Leave the images out and write out each entry exactly as shown.

INFORMATION:
═══

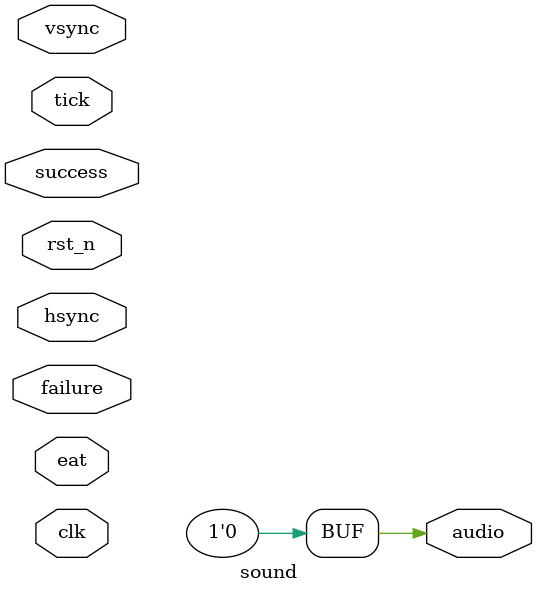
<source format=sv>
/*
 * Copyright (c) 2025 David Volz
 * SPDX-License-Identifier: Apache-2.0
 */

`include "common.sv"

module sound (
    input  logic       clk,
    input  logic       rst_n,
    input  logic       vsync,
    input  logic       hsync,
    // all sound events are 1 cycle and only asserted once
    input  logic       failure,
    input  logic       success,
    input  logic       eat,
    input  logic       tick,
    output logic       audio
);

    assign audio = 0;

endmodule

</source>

═══

ANSWER BOX:
<source format=sv>
/*
 * Copyright (c) 2025 David Volz
 * SPDX-License-Identifier: Apache-2.0
 */

`include "common.sv"

module sound (
    input  logic       clk,
    input  logic       rst_n,
    input  logic       vsync,
    input  logic       hsync,
    // all sound events are 1 cycle and only asserted once
    input  logic       failure,
    input  logic       success,
    input  logic       eat,
    input  logic       tick,
    output logic       audio
);

    assign audio = 0;

endmodule

</source>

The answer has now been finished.